About October time I went on Lymecycline, and by December I was pretty much clear and was very happy, however mid January my acne came back worse then ever!!! I was told I had mild/mod acne but this last breakout I'd say I was definitely moderate, maybe even moderate to severe acne. I get every spot there is going.
I've now ordered the Acne.Org products and am awaiting their arrival. However I do have some 2.5% BP so have started the regimen using my own products.
Cleanser - Dermalogica's Dermal Clay Cleanser
BP - 2.5% BP that I got prescribed by my GP a while ago
Moisturiser - Aloe Vera Gel
Make-up - Bare minerals
On the second day of using the BP and being very gentle with my skin I found that some of the redness had disappeared and my cheeks looked a bit clearer but I now seem to be getting a couple of whiteheads again so hopefully theses are going to go. Skin is quite flaky at the mo, and can't not use make up so it's looking a little cakey.... nice!
I've also just gone back on Dianette as I think this is the only thing that gave me good results while I was on this. I remember waking up in the mornings not worrying about what new spots had appeared on my face overnight....it was heaven!!! ( this was about 2 years ago)
Only been back on it for 3 days now and I am praying I will get good results again!!

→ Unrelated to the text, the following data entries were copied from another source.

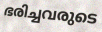
ഭരിച്ചവരുടെ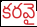
కరవైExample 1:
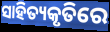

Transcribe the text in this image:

ସାହିତ୍ୟକୃତିରେ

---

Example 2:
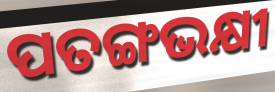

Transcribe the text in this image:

ପତଙ୍ଗଭକ୍ଷୀ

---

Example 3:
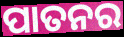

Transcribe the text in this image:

ପାତନର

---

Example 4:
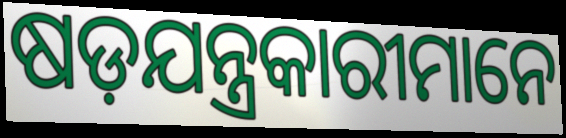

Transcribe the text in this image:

ଷଡ଼ଯନ୍ତ୍ରକାରୀମାନେ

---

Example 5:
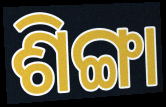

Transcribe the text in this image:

ଶିଙ୍ଗାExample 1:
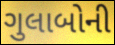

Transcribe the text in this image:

ગુલાબોની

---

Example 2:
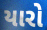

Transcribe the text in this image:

યારો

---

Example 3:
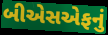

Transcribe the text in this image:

બીએસએફનું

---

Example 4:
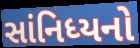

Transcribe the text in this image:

સાંનિધ્યનો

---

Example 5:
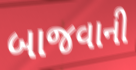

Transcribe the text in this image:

બાજવાની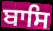
ਬਾਸਿ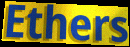
EthersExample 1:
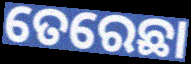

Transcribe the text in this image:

ତେରେଛା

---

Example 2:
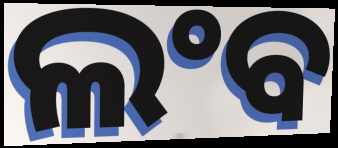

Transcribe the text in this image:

ଲଂବ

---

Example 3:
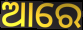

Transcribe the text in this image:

ଆରେ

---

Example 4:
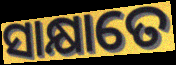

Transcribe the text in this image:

ସାକ୍ଷାତେ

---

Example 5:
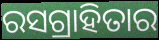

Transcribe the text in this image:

ରସଗ୍ରାହିତାର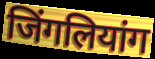
जिंगलियांग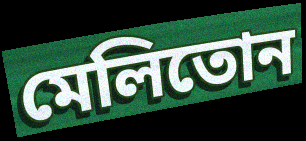
মেলিতোনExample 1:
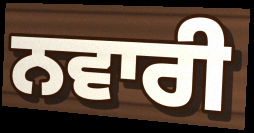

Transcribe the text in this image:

ਨਵਾਰੀ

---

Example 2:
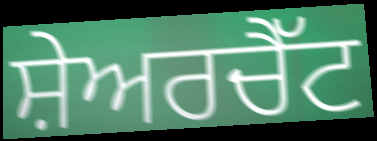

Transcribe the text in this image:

ਸ਼ੇਅਰਚੈੱਟ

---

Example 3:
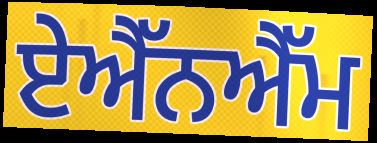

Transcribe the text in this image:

ਏਐੱਨਐੱਮ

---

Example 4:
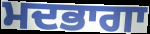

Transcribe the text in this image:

ਮਦਭਾਗਾ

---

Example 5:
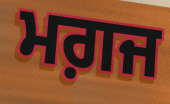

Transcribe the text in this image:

ਮਗ਼ਜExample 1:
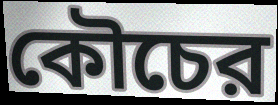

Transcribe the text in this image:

কৌচের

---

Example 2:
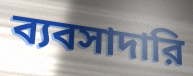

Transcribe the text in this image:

ব্যবসাদারি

I do have one question that I hope someone will help me with or at least say they have the same trouble. I get the whole 'don't pick spots or touch your face', and I really try not to but when I have whiteheads I try to leave them but the get so filled up with puss/bacteria that just smiling or eating causes them to burst by themselves half the time. Is this still just as bad???? I just try and gently dab the worst off and try and leave it again. Can anyone help??

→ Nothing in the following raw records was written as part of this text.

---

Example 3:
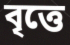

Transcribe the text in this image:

বৃত্তে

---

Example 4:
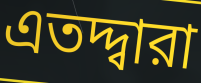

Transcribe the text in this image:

এতদ্দ্বারা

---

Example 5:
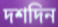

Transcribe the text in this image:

দশদিনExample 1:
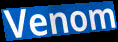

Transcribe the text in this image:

Venom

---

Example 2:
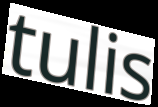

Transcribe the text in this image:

tulis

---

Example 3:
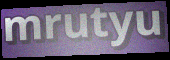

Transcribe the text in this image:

mrutyu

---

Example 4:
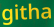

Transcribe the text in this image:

githa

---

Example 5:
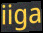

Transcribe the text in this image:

iiga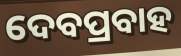
ଦେବପ୍ରବାହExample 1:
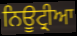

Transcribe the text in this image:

ਨਿਊਟ੍ਰੀਆ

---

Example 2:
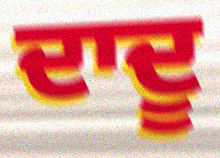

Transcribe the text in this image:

ਦਾਦੂ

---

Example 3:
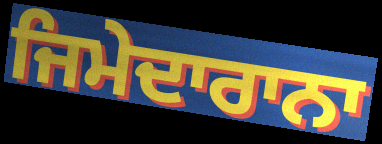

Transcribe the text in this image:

ਜਿਮੇਦਾਰਾਨਾ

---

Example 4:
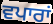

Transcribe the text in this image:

ਵਪਾਰਾਂ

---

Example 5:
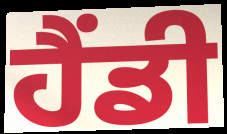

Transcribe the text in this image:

ਹੈਂਡੀ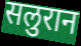
सलुरान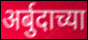
अर्बुदाच्या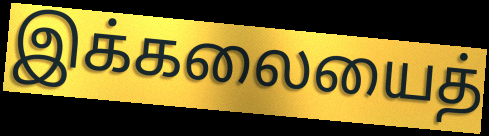
இக்கலையைத்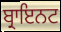
ਬ੍ਰਾਇਨਟ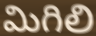
మిగిలి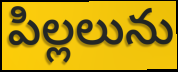
పిల్లలునుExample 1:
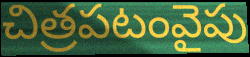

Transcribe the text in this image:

చిత్రపటంవైపు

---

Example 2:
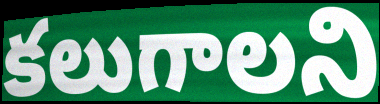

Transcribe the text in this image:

కలుగాలని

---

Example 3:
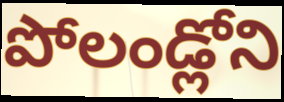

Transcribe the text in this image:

పోలండ్లోని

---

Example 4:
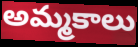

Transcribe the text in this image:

అమ్మకాలు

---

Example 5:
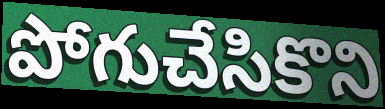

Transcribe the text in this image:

పోగుచేసికొని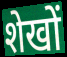
शेखों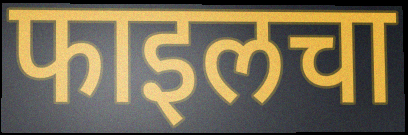
फाइलचाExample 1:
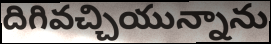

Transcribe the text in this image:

దిగివచ్చియున్నాను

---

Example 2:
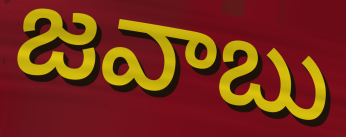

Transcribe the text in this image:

జవాబు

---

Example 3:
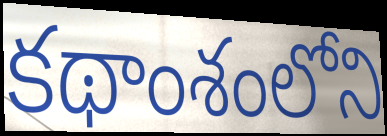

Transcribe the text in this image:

కథాంశంలోని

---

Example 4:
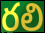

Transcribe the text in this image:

రలి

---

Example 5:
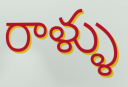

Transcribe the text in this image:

రాళ్ళుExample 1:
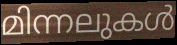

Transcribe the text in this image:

മിന്നലുകൾ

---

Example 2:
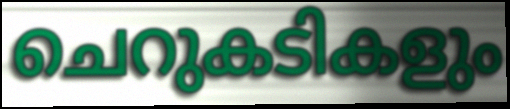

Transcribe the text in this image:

ചെറുകടികളും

I get that that theres worse things in life than acne but it is making me severely depressed and what with all these glossy magazines etc... I think we always feel like we need to look as perfect as possible, it's so unfair! I got a new boyfriend while my skin was clear back in December so now I feel so paranoid about being around him, I've even limited to just seeing him at mine in the evenings where I can control the lighting so hopefully he won't notice it as much. I have mentioned it to him and he has been completely amazing and always telling me how pretty he thinks I am and he's completely fallen in love with me but it's so hard to believe someone loves you when you can't love yourself because of your insecuritys.
Glad I've found this website, makes me realises I'm not alone. Sorry for waffling!